The council chamber floated above the ocean like a fragment of marble torn from the sky. It had no enclosing walls—only white columns, maps suspended in the air, and an obsidian table so polished it reflected faces like a judgment.
Amon stood.
He did not sit when reports arrived.
Before him, a priest-scribe trembled, clutching a scroll sealed three times. The transmission runes still crackled, unstable, as if the message itself resisted being read.
"Proceed," Amon ordered.
His voice was not loud.It never was.
The scribe broke the first seal. Then the second. When he touched the third, he hesitated.
"Speak," Amon repeated.
The seal gave way.
"The… the forward camp in Zarhama has fallen," he read. "The containment dome was destroyed.

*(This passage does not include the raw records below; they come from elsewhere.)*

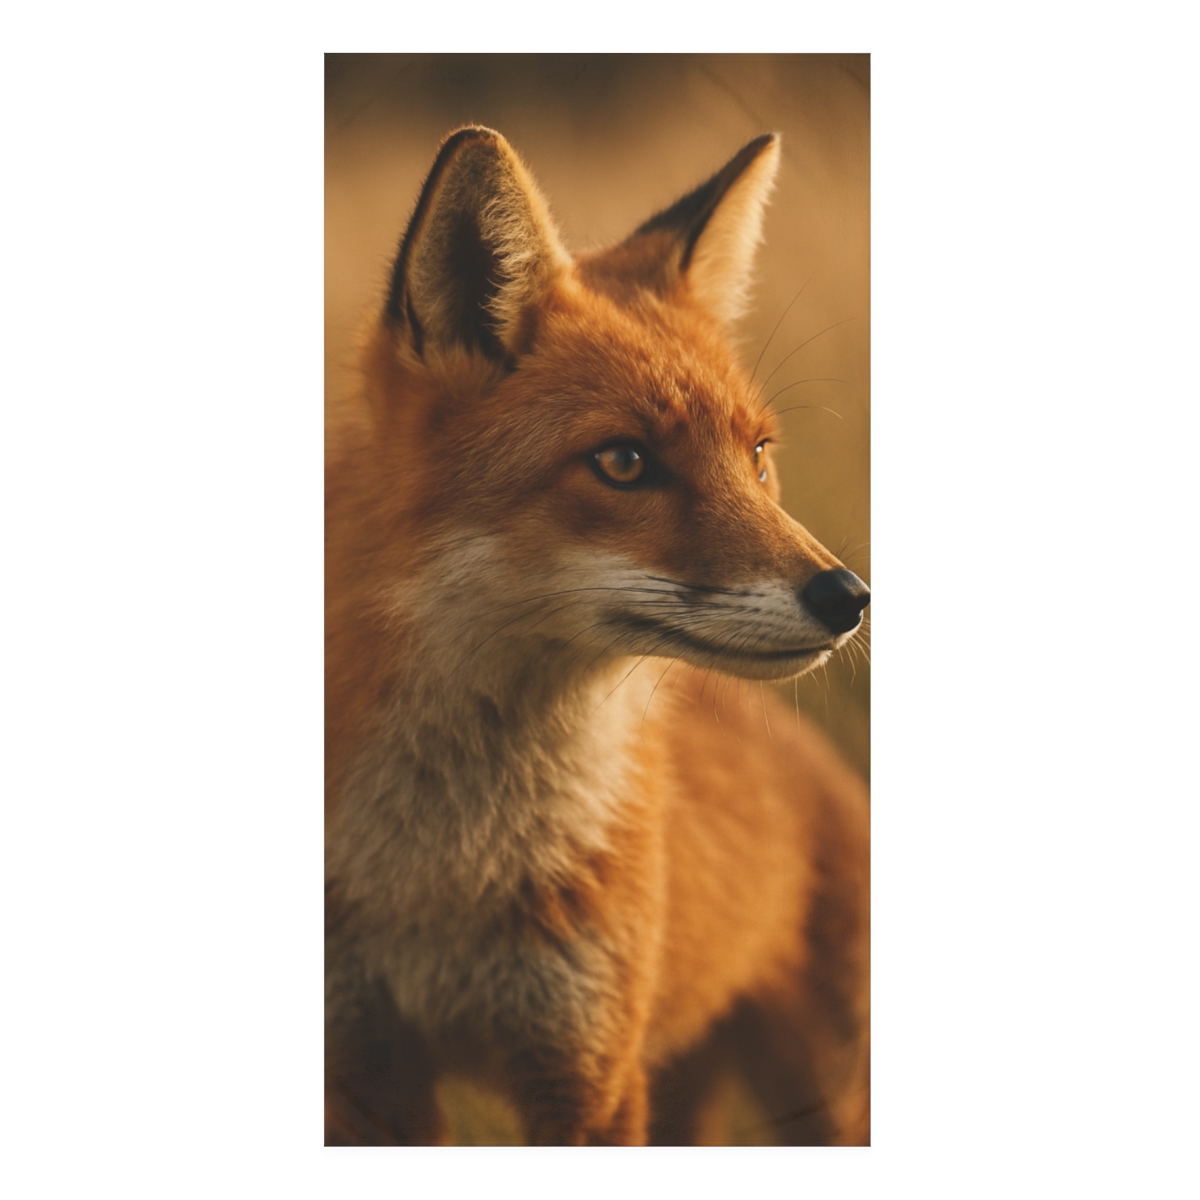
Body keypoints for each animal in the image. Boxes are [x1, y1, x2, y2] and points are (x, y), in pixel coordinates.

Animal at [325, 125, 870, 1146]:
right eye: (624, 462)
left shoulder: (586, 1069)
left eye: (757, 456)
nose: (849, 596)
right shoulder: (364, 1071)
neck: (445, 877)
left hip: (821, 1093)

The Crystal Pillars… neutralized."
Amon did not react.
"Internal sabotage?" Silas, Sentinel of Order, asked without lifting his gaze from the maps. "A logistical failure?"
"No," the scribe replied, swallowing hard. "The source indicates an impure overload. Demonic mana amplified by a conduit beast. The system… did not recognize it as a valid threat."
Silas frowned.
That was not possible.But the silence that followed confirmed that no one dared say it aloud.
"Continue," said Amon.
"Valerius…" The scribe faltered. "The Iron Saint fell in combat."
A restrained murmur rippled through the chamber.
"Fell?" Uther repeated, incredulous. "How?"
The scribe lowered his eyes.
"His divine mark collapsed… but did not detonate. The energy was absorbed before reaching critical mass."
The air tightened.
"That is impossible," Balthazar, Scribe of Punishment, interjected. "No mortal can—"
Amon raised a finger.
Silence fell again, heavy as stone.
"Who did it?" he asked.
The scribe hesitated for a fraction of a second.
"Lusian Douglas."
The name did not provoke anger.
It provoked something worse.
Amon walked slowly around the table. Each step sent ripples through the floating maps—routes of faith, currents of devotion, probabilities of submission.
"Visual confirmation?" he asked.
"Multiple," the scribe replied. "Human witnesses, demihumans… even runic records before they went dark."
"And the other Chosen present?"
The scribe swallowed again.
"Kaelen and Selene… did not survive the night."
Some lowered their gaze. Others clenched their jaws. No one celebrated.
"How do they describe the encounter?" Amon asked.
The scribe closed his eyes.
"They do not describe it as a battle, my lord. The words that repeat are… execution, silence, active darkness. They say that…" His voice broke. "That the mountain itself rejected the Chosen. That the Mother Tree absorbed what remained."
Amon stopped.
For the first time, he looked directly at one of the maps.
Zarhama did not glow.
It did not flicker like an isolated heresy.
It was a clean void.
"Attempts to control the narrative?" he asked.
Balthazar answered, rigid.
"Edicts were issued. Sermons. Doctrinal adjustments. But… the survivors are not speaking of betrayal. They are speaking of a failed correction."
Silas lifted his gaze.
"The problem," he said, "is that they're not saying we lost."
"Then what are they saying?" Amon asked.
Silas hesitated.
"That the gods did not understand the mountain."
The silence was absolute.
Amon placed both hands on the obsidian table.
"That," he said at last, "is unacceptable."
He turned toward the scribe.
"The fleet?"
"It advances as planned," the scribe replied. "Thalessa has already adjusted the tides. Amon…" He faltered. "Some captains are praying less. They are… asking questions."
Amon smiled.
It was not a kind smile.It was an incomplete correction.
"Then it is too late to dress the truth," he said. "Perfect."
He straightened.
"If Douglas has chosen to devour the light…"he continued,"then he will learn the cost of drawing the attention of the End."
He looked toward the empty map of Zarhama.
"Let the fleet advance.Let the hymns be sung.Let the gods look upon it directly."
His voice dropped a tone.
"Because this time… we are not correcting an error.We are erasing an anomaly."
And far away, beneath the mountain, something dark breathed…as if it had heard its name.